Task requirements:
Take the data that follows and retype it word for word.

Stored entries:
========================
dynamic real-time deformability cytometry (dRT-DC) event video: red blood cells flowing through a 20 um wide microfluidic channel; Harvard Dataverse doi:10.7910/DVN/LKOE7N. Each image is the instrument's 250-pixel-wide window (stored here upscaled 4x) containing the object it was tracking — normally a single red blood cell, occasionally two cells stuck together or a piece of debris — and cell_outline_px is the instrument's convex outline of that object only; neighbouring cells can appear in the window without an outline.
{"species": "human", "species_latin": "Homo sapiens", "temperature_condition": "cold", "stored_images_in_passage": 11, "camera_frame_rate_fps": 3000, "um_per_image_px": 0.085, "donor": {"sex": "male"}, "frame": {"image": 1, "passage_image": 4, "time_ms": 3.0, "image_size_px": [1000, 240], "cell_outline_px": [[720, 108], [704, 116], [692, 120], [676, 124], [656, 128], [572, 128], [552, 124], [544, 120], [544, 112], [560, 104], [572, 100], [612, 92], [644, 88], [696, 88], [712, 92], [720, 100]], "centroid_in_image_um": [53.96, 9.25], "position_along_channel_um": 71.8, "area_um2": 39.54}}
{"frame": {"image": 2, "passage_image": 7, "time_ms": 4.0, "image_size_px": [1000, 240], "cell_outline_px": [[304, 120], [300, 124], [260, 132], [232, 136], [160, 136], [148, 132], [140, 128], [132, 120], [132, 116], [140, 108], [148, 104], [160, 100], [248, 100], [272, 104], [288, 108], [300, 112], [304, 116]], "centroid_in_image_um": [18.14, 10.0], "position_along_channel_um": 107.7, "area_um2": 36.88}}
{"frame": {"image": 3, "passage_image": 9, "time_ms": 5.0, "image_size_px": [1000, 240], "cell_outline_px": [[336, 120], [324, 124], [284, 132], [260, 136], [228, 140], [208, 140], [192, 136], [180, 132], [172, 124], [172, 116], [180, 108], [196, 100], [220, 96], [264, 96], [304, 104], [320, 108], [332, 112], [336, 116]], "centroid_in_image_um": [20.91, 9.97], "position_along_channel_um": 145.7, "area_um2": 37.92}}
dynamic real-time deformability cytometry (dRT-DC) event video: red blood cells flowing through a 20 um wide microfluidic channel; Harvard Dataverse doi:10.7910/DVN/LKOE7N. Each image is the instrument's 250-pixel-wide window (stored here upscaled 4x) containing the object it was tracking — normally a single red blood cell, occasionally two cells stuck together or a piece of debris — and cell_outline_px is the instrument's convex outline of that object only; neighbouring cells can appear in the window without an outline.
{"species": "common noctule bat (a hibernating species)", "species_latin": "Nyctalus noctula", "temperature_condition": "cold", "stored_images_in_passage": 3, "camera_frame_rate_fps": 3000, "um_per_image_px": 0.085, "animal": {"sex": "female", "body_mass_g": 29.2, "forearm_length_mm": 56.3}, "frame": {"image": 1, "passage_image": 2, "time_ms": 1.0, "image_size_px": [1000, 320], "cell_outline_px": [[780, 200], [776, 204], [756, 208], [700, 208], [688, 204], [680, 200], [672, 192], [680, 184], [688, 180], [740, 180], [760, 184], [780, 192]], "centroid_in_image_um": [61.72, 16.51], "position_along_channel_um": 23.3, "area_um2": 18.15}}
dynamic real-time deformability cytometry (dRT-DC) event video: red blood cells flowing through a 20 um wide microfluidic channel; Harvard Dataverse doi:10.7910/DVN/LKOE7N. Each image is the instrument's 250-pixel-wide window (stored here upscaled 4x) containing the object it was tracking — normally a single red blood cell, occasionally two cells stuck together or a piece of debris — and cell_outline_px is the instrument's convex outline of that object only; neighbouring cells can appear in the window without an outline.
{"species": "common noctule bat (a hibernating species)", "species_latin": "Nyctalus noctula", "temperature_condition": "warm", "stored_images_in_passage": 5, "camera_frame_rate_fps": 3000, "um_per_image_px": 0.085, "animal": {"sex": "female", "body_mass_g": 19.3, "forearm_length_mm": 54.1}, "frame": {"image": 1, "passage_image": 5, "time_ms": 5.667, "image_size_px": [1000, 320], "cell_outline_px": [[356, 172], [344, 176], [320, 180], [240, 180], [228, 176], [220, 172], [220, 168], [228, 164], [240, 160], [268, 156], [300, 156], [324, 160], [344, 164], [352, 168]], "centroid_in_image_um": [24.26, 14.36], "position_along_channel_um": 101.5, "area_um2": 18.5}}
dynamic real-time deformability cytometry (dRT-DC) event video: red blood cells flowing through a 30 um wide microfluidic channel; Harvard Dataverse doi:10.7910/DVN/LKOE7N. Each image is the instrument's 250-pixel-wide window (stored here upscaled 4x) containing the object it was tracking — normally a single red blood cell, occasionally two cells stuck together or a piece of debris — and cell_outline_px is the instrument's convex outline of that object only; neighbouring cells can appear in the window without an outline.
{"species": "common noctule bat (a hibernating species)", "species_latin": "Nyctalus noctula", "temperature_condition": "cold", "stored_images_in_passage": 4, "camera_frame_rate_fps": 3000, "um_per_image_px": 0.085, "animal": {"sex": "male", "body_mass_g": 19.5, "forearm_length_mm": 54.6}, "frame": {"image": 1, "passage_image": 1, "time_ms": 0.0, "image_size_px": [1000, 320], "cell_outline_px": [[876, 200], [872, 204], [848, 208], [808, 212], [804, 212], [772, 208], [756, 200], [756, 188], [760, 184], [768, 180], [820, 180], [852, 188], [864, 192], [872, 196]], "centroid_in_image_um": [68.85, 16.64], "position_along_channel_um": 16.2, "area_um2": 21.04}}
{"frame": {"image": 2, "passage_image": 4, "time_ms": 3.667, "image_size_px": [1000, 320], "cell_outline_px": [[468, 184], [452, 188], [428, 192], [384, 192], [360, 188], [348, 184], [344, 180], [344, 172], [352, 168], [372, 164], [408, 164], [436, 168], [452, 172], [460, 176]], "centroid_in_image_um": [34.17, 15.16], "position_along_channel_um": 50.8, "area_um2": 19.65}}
========================
Result:
dynamic real-time deformability cytometry (dRT-DC) event video: red blood cells flowing through a 20 um wide microfluidic channel; Harvard Dataverse doi:10.7910/DVN/LKOE7N. Each image is the instrument's 250-pixel-wide window (stored here upscaled 4x) containing the object it was tracking — normally a single red blood cell, occasionally two cells stuck together or a piece of debris — and cell_outline_px is the instrument's convex outline of that object only; neighbouring cells can appear in the window without an outline.
{"species": "human", "species_latin": "Homo sapiens", "temperature_condition": "cold", "stored_images_in_passage": 11, "camera_frame_rate_fps": 3000, "um_per_image_px": 0.085, "donor": {"sex": "male"}, "frame": {"image": 1, "passage_image": 4, "time_ms": 3.0, "image_size_px": [1000, 240], "cell_outline_px": [[720, 108], [704, 116], [692, 120], [676, 124], [656, 128], [572, 128], [552, 124], [544, 120], [544, 112], [560, 104], [572, 100], [612, 92], [644, 88], [696, 88], [712, 92], [720, 100]], "centroid_in_image_um": [53.96, 9.25], "position_along_channel_um": 71.8, "area_um2": 39.54}}
{"frame": {"image": 2, "passage_image": 7, "time_ms": 4.0, "image_size_px": [1000, 240], "cell_outline_px": [[304, 120], [300, 124], [260, 132], [232, 136], [160, 136], [148, 132], [140, 128], [132, 120], [132, 116], [140, 108], [148, 104], [160, 100], [248, 100], [272, 104], [288, 108], [300, 112], [304, 116]], "centroid_in_image_um": [18.14, 10.0], "position_along_channel_um": 107.7, "area_um2": 36.88}}
{"frame": {"image": 3, "passage_image": 9, "time_ms": 5.0, "image_size_px": [1000, 240], "cell_outline_px": [[336, 120], [324, 124], [284, 132], [260, 136], [228, 140], [208, 140], [192, 136], [180, 132], [172, 124], [172, 116], [180, 108], [196, 100], [220, 96], [264, 96], [304, 104], [320, 108], [332, 112], [336, 116]], "centroid_in_image_um": [20.91, 9.97], "position_along_channel_um": 145.7, "area_um2": 37.92}}
dynamic real-time deformability cytometry (dRT-DC) event video: red blood cells flowing through a 20 um wide microfluidic channel; Harvard Dataverse doi:10.7910/DVN/LKOE7N. Each image is the instrument's 250-pixel-wide window (stored here upscaled 4x) containing the object it was tracking — normally a single red blood cell, occasionally two cells stuck together or a piece of debris — and cell_outline_px is the instrument's convex outline of that object only; neighbouring cells can appear in the window without an outline.
{"species": "common noctule bat (a hibernating species)", "species_latin": "Nyctalus noctula", "temperature_condition": "cold", "stored_images_in_passage": 3, "camera_frame_rate_fps": 3000, "um_per_image_px": 0.085, "animal": {"sex": "female", "body_mass_g": 29.2, "forearm_length_mm": 56.3}, "frame": {"image": 1, "passage_image": 2, "time_ms": 1.0, "image_size_px": [1000, 320], "cell_outline_px": [[780, 200], [776, 204], [756, 208], [700, 208], [688, 204], [680, 200], [672, 192], [680, 184], [688, 180], [740, 180], [760, 184], [780, 192]], "centroid_in_image_um": [61.72, 16.51], "position_along_channel_um": 23.3, "area_um2": 18.15}}
dynamic real-time deformability cytometry (dRT-DC) event video: red blood cells flowing through a 20 um wide microfluidic channel; Harvard Dataverse doi:10.7910/DVN/LKOE7N. Each image is the instrument's 250-pixel-wide window (stored here upscaled 4x) containing the object it was tracking — normally a single red blood cell, occasionally two cells stuck together or a piece of debris — and cell_outline_px is the instrument's convex outline of that object only; neighbouring cells can appear in the window without an outline.
{"species": "common noctule bat (a hibernating species)", "species_latin": "Nyctalus noctula", "temperature_condition": "warm", "stored_images_in_passage": 5, "camera_frame_rate_fps": 3000, "um_per_image_px": 0.085, "animal": {"sex": "female", "body_mass_g": 19.3, "forearm_length_mm": 54.1}, "frame": {"image": 1, "passage_image": 5, "time_ms": 5.667, "image_size_px": [1000, 320], "cell_outline_px": [[356, 172], [344, 176], [320, 180], [240, 180], [228, 176], [220, 172], [220, 168], [228, 164], [240, 160], [268, 156], [300, 156], [324, 160], [344, 164], [352, 168]], "centroid_in_image_um": [24.26, 14.36], "position_along_channel_um": 101.5, "area_um2": 18.5}}
dynamic real-time deformability cytometry (dRT-DC) event video: red blood cells flowing through a 30 um wide microfluidic channel; Harvard Dataverse doi:10.7910/DVN/LKOE7N. Each image is the instrument's 250-pixel-wide window (stored here upscaled 4x) containing the object it was tracking — normally a single red blood cell, occasionally two cells stuck together or a piece of debris — and cell_outline_px is the instrument's convex outline of that object only; neighbouring cells can appear in the window without an outline.
{"species": "common noctule bat (a hibernating species)", "species_latin": "Nyctalus noctula", "temperature_condition": "cold", "stored_images_in_passage": 4, "camera_frame_rate_fps": 3000, "um_per_image_px": 0.085, "animal": {"sex": "male", "body_mass_g": 19.5, "forearm_length_mm": 54.6}, "frame": {"image": 1, "passage_image": 1, "time_ms": 0.0, "image_size_px": [1000, 320], "cell_outline_px": [[876, 200], [872, 204], [848, 208], [808, 212], [804, 212], [772, 208], [756, 200], [756, 188], [760, 184], [768, 180], [820, 180], [852, 188], [864, 192], [872, 196]], "centroid_in_image_um": [68.85, 16.64], "position_along_channel_um": 16.2, "area_um2": 21.04}}
{"frame": {"image": 2, "passage_image": 4, "time_ms": 3.667, "image_size_px": [1000, 320], "cell_outline_px": [[468, 184], [452, 188], [428, 192], [384, 192], [360, 188], [348, 184], [344, 180], [344, 172], [352, 168], [372, 164], [408, 164], [436, 168], [452, 172], [460, 176]], "centroid_in_image_um": [34.17, 15.16], "position_along_channel_um": 50.8, "area_um2": 19.65}}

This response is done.